# Extrait présenté:
════

09/02/2020 reseauinternational.net  9 min #168754

La guerre de Staline contre ses propres troupes (1/2)

La guerre de Staline contre ses propres troupes (3/3)

Mais pour l'heure, les prisonniers de guerre eux-mêmes n'en avaient pas conscience. L'avenir était devant eux. La gueule de bois post libération s'installerait un peu plus tard, que ce soit pour ceux qui avaient réussi à s'échapper des camps (500 000 en 1944 selon une estimation du ministre allemand de l'armement, Albert Speer), que pour ceux qui ont été libérés par l'Armée Rouge et qui ont de nouveau combattu dans ses rangs (plus d'un million d'hommes du rang et d'officier).

Pendant longtemps nous avons avalé toute la propagande humanitaire du printemps 1945 qui voyait nos formidables maréchaux ordonner qu'on distribue du lait pour les enfants de Berlin et qu'on donne à manger aux personnes âgées. Pour nous, c'était étrange de lire ces informations tout en mâchant du seigle bouilli à la place du pain et en mangeant de la soupe à base de viande de chien (ce n'est que peu avant sa mort que notre grand-mère confessa qu'elle avait tué des chiens pour nous empêcher de mourir de faim).

════

# Données sources:
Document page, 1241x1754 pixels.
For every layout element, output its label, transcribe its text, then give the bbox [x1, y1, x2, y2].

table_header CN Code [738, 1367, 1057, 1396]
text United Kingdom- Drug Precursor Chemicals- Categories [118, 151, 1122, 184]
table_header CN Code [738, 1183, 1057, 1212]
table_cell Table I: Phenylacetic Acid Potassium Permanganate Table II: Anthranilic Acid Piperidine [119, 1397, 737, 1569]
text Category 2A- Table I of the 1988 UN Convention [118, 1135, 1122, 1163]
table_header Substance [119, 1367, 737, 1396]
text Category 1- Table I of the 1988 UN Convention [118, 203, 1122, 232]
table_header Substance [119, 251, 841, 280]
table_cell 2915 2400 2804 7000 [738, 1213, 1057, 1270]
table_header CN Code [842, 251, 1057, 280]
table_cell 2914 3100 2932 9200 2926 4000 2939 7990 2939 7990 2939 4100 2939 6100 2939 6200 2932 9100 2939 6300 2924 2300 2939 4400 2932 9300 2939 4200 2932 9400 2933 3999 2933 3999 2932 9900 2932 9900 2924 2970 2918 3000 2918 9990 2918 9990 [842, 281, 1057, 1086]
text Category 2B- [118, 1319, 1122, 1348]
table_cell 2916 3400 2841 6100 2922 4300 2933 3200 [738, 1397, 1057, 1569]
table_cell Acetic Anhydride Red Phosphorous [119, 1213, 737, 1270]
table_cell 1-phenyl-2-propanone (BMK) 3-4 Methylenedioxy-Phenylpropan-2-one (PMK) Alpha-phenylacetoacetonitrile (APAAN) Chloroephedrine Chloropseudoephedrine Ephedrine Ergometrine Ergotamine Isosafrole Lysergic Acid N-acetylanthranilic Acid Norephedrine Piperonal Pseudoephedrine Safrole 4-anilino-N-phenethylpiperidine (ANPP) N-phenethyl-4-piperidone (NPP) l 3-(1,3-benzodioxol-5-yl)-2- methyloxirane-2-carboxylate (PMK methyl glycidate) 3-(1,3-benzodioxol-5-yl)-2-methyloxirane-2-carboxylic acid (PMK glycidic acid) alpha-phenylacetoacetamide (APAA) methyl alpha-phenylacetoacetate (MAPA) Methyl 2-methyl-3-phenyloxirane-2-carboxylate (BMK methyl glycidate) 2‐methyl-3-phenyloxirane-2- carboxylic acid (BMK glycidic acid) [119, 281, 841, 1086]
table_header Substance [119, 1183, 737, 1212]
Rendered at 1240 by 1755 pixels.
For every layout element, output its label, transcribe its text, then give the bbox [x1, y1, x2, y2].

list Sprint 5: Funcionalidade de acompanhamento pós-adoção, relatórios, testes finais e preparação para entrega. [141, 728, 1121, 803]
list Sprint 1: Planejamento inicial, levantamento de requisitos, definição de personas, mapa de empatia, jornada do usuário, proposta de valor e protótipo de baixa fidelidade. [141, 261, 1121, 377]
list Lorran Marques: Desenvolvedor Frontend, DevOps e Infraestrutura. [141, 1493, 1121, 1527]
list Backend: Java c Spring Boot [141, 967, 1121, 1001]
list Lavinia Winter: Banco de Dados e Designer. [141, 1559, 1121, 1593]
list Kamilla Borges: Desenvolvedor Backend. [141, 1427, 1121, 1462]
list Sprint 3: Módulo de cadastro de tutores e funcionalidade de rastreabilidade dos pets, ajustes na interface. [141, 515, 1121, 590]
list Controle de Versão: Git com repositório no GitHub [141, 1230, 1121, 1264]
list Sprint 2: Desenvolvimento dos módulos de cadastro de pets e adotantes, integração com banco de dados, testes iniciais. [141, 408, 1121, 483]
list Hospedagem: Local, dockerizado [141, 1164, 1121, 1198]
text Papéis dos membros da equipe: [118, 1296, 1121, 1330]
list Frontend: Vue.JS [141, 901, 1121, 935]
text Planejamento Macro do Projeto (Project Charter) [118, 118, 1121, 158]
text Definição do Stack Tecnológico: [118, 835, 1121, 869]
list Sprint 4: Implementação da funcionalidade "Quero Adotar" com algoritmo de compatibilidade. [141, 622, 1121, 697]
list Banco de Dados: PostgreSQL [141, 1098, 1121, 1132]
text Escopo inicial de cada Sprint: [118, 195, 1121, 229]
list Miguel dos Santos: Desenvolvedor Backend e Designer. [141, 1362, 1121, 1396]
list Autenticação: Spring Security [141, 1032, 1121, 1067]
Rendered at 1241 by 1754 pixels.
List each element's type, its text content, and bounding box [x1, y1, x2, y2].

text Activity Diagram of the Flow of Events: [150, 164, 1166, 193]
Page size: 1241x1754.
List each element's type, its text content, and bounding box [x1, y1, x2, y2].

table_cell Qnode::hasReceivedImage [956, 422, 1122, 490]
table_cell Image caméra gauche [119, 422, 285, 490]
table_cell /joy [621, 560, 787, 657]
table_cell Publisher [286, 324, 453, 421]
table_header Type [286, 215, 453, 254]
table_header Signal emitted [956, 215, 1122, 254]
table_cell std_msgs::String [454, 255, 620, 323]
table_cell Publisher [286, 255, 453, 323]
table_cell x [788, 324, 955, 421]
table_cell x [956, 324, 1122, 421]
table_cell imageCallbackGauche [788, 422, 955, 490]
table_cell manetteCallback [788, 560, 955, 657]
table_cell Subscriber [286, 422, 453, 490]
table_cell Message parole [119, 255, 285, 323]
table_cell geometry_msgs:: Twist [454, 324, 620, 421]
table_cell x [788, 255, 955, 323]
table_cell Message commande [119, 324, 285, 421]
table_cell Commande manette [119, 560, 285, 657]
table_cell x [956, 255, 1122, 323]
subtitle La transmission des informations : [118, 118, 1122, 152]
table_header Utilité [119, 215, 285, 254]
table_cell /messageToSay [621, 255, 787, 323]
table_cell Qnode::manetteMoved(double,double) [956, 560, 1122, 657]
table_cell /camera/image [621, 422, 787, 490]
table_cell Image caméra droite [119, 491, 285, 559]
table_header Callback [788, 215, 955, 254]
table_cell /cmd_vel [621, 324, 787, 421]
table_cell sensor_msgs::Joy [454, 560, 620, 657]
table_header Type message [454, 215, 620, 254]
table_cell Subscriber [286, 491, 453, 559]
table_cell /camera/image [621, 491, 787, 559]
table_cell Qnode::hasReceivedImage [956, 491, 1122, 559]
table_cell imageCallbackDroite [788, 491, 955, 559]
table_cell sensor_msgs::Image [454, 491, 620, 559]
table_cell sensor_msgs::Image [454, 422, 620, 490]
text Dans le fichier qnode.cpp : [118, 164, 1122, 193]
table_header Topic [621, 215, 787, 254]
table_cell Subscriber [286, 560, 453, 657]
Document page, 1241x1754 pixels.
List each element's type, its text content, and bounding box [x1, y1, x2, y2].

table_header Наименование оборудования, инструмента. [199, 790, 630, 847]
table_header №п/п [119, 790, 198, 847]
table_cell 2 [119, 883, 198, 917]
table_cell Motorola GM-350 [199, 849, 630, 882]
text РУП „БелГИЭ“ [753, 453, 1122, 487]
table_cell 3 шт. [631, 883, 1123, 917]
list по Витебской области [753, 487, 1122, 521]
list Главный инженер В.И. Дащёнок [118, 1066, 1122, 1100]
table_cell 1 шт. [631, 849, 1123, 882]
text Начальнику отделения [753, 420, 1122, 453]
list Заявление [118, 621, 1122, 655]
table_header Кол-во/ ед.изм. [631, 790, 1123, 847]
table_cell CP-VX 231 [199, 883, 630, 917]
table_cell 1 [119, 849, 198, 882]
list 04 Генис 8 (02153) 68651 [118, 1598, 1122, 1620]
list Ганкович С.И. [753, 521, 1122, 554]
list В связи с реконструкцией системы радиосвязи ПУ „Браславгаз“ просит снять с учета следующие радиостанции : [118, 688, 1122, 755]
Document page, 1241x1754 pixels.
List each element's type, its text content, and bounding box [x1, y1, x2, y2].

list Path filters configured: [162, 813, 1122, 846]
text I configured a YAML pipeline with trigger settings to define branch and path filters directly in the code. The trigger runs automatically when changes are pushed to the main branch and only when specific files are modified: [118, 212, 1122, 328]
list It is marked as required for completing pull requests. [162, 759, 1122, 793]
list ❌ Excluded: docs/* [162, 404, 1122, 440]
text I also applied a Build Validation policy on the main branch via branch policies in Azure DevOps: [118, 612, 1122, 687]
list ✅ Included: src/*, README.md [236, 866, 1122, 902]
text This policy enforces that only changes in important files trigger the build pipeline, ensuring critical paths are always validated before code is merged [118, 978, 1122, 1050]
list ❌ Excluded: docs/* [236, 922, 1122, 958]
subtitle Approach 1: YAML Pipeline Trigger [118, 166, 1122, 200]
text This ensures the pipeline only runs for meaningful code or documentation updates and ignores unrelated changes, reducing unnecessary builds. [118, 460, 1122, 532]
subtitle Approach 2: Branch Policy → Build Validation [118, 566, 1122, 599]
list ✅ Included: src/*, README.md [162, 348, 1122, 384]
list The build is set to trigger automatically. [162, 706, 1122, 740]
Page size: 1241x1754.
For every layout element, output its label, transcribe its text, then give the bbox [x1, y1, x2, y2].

════

# Vos tâches:
A. Mettez en liste numérotée les lignes du listing, de la ligne contenant « table_cell Qnode::hasReceivedImage [956, 422, 1122, 490] » jusqu'à celle contenant « table_cell geometry_msgs:: Twist », ces deux lignes comprises et sans les lignes vides.
B. Poursuivez l'extrait sur la guerre de Staline contre ses propres troupes après sa dernière phrase.
L'extrait et le listing sont deux documents indépendants.

# Réponses attendues:
A.
1. table_cell Qnode::hasReceivedImage [956, 422, 1122, 490]
2. table_cell Image caméra gauche [119, 422, 285, 490]
3. table_cell /joy [621, 560, 787, 657]
4. table_cell Publisher [286, 324, 453, 421]
5. table_header Type [286, 215, 453, 254]
6. table_header Signal emitted [956, 215, 1122, 254]
7. table_cell std_msgs::String [454, 255, 620, 323]
8. table_cell Publisher [286, 255, 453, 323]
9. table_cell x [788, 324, 955, 421]
10. table_cell x [956, 324, 1122, 421]
11. table_cell imageCallbackGauche [788, 422, 955, 490]
12. table_cell manetteCallback [788, 560, 955, 657]
13. table_cell Subscriber [286, 422, 453, 490]
14. table_cell Message parole [119, 255, 285, 323]
15. table_cell geometry_msgs:: Twist [454, 324, 620, 421]

B.
À lire ces ordres, j'en avais les larmes aux yeux : comme c'était noble de penser ainsi et de se montrer si inquiet du sort du peuple allemand. Mais qui savait que dans le même temps, nos maréchaux recevaient des ordres tout différents du Kremlin en ce qui concernait leur propre peuple ?

Aux commandants des troupes du premier et second front de Biélorussie et du premier, second, troisième et quatrième front d'Ukraine... [Un Front russe est un groupe d'armées autonome, il dispose de tout, avions, chars, artillerie, en langage courant, c'est un rouleau compresseur russe]

Le conseil militaire des fronts devra établir des camps à l'arrière des zones sous sa responsabilité pour héberger les anciens prisonniers de guerre et les citoyens soviétiques rapatriés, des camps de 10 000 places chaque. Au total, il faudra prévoir 15 camps pour le second front de Biélorussie et 30 pour le premier. Au premier front d'Ukraine, il en faudra 30, 5 au quatrième, 10 au second et 10 au troisième...

Le contrôle des anciens prisonniers de guerre et des rapatriés devra être confié, pour les premiers, au service du contre-espionnage du SMERCH, pour les seconds aux commissions du NKVD, NKGB et du SMERCH.

Staline

J'ai téléphoné au colonel-général Dmitri Volkogonov, chef de l'institut d'histoire militaire du ministère de la défense [et auteur du Staline: Triomphe et Tragédie] :

« Où avez-vous déniché cet ordre ? Le comité de la sécurité d'État et le ministère de l'intérieur m'ont dit qu'ils n'avaient rien qui y ressemble».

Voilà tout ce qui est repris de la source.